5) L’UEFA est-elle fragilisée ?

NON. Puisque tout était aujourd’hui affaire d’apparences, l’instance européenne a rassemblé les Avengers à participer à une visioconférence, dont on retiendra les problèmes de micro de Javier Tebas et la passion de Nasser Al-Khelaïfi pour les armoires normandes. Tout ce beau monde, à qui on peut ajouter les représentants des ligues européennes, du syndicat des joueurs professionnels (Fifpro) et même des supporters européens (FSE), était uni autour du parrain Ceferin et d’un même slogan. « Le mériter sur le terrain. » « On n’a pas besoin de menacer qui que ce soit, affirme Al-Khelaïfi en sa qualité de président de l’ECA. Qu’ils aillent faire leur compétition à eux.

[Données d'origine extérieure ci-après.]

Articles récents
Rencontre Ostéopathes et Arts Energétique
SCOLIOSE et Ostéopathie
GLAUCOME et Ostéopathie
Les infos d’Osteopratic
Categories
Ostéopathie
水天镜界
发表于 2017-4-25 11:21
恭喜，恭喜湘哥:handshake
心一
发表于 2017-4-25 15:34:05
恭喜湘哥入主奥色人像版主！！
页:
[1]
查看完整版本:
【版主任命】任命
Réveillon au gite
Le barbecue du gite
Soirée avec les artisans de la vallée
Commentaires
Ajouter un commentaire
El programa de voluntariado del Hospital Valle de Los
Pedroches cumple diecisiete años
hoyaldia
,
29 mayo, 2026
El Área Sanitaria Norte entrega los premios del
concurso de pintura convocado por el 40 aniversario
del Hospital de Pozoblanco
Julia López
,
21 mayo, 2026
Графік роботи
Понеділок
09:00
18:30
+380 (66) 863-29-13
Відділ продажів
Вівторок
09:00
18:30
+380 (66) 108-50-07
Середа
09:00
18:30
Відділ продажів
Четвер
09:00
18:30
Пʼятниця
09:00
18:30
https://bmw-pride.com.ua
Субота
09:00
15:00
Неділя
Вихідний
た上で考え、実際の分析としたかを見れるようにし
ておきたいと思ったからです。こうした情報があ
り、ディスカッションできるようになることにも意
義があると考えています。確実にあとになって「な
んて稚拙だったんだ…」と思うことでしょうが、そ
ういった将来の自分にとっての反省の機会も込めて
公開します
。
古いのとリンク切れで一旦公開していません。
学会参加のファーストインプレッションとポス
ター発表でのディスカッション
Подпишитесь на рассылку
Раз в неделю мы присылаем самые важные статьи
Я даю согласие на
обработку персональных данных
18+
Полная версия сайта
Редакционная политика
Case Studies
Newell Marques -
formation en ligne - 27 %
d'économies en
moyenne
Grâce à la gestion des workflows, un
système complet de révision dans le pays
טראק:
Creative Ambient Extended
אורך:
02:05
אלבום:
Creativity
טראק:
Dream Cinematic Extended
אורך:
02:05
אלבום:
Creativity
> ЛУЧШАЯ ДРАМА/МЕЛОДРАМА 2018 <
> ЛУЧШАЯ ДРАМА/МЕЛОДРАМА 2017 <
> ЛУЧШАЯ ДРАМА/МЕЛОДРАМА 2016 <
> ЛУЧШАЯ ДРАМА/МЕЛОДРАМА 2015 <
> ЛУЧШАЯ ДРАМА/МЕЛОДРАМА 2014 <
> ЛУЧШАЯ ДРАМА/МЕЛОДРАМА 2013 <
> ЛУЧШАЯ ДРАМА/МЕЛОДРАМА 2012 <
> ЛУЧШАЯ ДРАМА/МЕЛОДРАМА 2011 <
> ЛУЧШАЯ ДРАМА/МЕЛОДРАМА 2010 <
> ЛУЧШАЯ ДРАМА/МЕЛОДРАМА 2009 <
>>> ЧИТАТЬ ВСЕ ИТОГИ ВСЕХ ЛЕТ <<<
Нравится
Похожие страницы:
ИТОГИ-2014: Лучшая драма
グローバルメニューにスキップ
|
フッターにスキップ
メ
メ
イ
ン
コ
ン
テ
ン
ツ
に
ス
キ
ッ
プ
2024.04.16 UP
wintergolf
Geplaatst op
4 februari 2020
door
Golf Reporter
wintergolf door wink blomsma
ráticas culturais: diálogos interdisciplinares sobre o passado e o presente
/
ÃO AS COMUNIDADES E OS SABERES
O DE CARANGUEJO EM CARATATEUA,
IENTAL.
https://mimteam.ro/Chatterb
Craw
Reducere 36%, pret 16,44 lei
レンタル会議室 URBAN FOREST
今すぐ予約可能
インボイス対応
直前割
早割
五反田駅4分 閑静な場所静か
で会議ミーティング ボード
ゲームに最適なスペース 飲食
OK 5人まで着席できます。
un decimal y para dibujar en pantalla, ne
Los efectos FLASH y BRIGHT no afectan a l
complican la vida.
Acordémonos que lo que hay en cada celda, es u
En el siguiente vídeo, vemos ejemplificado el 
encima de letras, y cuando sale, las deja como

Mais aujourd’hui, la meilleure compétition de club est la Champions League. Rien que la musique est un événement. » En coulisses, il se murmure que la confiance affichée par l’UEFA proviendrait d’outre-Manche : le Gouvernement anglais a en effet déjà promis à de nombreuses reprises qu’il empêcherait ses clubs de participer à des compétitions comme la SL. Et un tournoi sans les Anglais, c’est en soi un immense coup dur.